Одним из результатов этого поворота было то, что Гвиччардини попал в полную немилость. Не только не было уже вопроса, что Козимо женится на его дочери, но положение создалось такое, что самое пребывание во Флоренции стадо для Гвиччардини нестерпимо. Он уехал в деревню, в свою виллу в Арчетри, и там почти безвыездно провел последние три года своей жизни. В мае 1540 года он умер, причем подозревали отравление.
XII
Нетрудно представить себе, в каком состоянии провел Франческо эти последние годы. Политические идеалы его рушились. Мечты разлетелись. Больше уже не за что было ухватиться. Ни во Флоренции, ни в Риме и нигде вообще в Италии места в общественной работе для него не было. Он был выбит из жизни, и на этот раз окончательно. Теперь было гораздо хуже, чем в 1529 году. Правда, теперь он был обеспеченным человеком, но обеспеченность была единственным из благ, которое ему удалось спасти. И оно казалось таким ничтожным по сравнению с тем. что было утрачено.

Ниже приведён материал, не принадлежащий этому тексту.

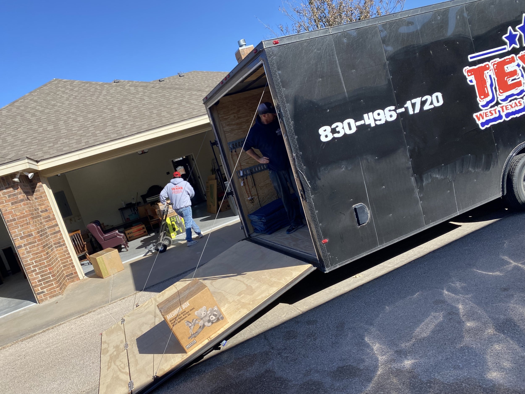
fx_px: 394
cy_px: 197
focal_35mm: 26
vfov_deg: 53.1
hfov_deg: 67.3
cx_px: 262
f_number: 1.8
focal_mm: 4.25
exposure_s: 1/1754
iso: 32
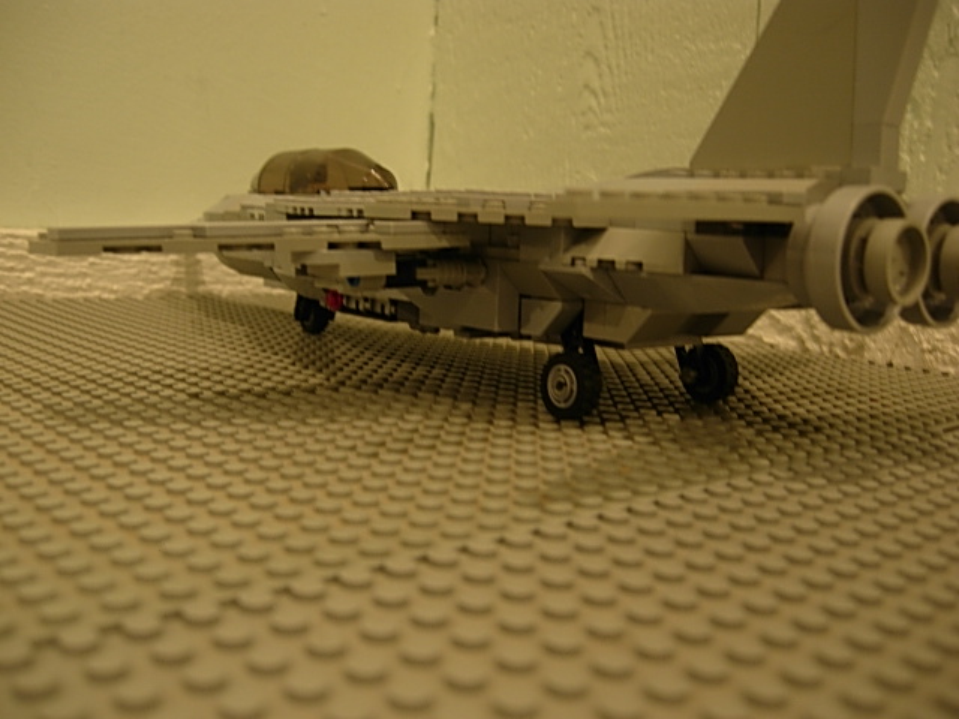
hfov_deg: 51.4
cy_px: 360
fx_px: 997
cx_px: 480
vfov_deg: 39.7
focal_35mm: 36
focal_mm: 7.5
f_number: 2.7
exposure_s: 1/4
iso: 86
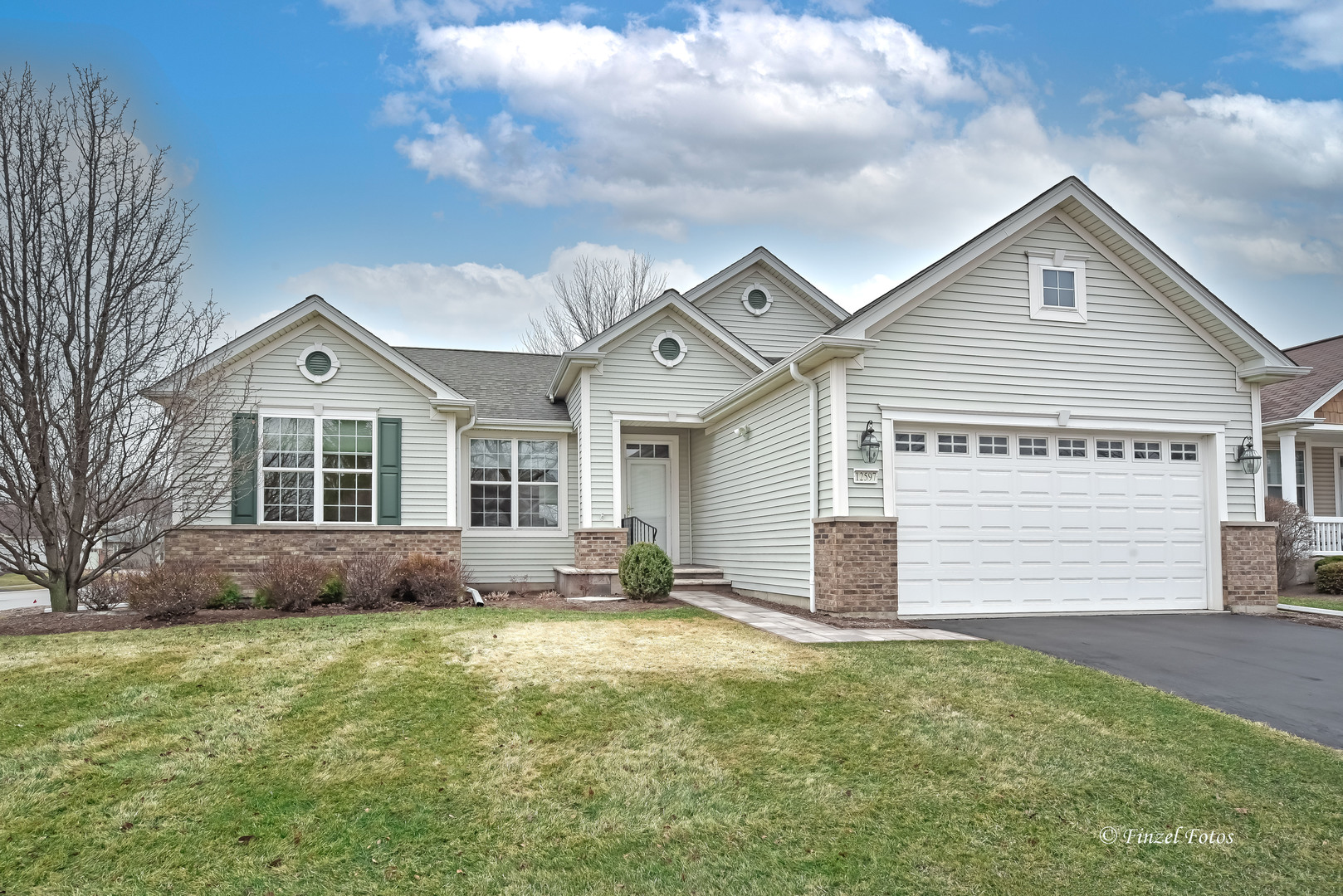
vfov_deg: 59.5
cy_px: 448
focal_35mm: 21
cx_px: 672
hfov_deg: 81.2
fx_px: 784
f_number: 11
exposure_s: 1/160
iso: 200
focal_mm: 21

Франческо весь ушел в работу. Он думал о прошлом, о прожитой жизни, о первых успехах, о двора Фердинанда Католика, о пышном генерал-губернаторстве в Романьи, о Коньякской Лиге, которую он создавал, о походах и о друзьях, с которыми вместе дрался за свободу и независимость Италии: о Джованни Медичи, погибшем в бою, о Никколо Макиавелли, который умел зажигать его своим внутренним пламенем и своей энергией. Их было так немного, друзей И никого не осталось. Не у кого было зачерпнуть немного бодрости и хоть каплю веры в будущее. Все было темно, кругом и впереди.
И Франческо работал. Он писал «Историю Италии», Когда Монтэнь познакомился с этой огромной книгой, он записал свое впечатление[75]
: «Говоря о стольких людях и о стольких действиях, о стольких движениях и решениях (conseils), он (Гвиччардини) ни одного не относит на долю добродетели, веры и совести, как будто эти вещи исчезли со света. И как бы ни казались сами по себе прекрасны некоторые действия, причины их он ищет в какой-нибудь порочной случайности или в каком-нибудь утилитарном соображении. Невозможно представить себе, чтобы среди бесконечного количества поступков, которые он судит, не нашлось ни одного, в основе которого лежало бы хорошее побуждение (la raison). Никакое нравственное разложение не может охватить людей так безраздельно, чтобы хоть кто-нибудь не спасся от заразы. Все это заставляет меня думать, что в нем был какой-то изъян в его собственном вкусе (qu'il у ауе un peu du vice de son goust) и что, быть может, он судил о других по самому себе».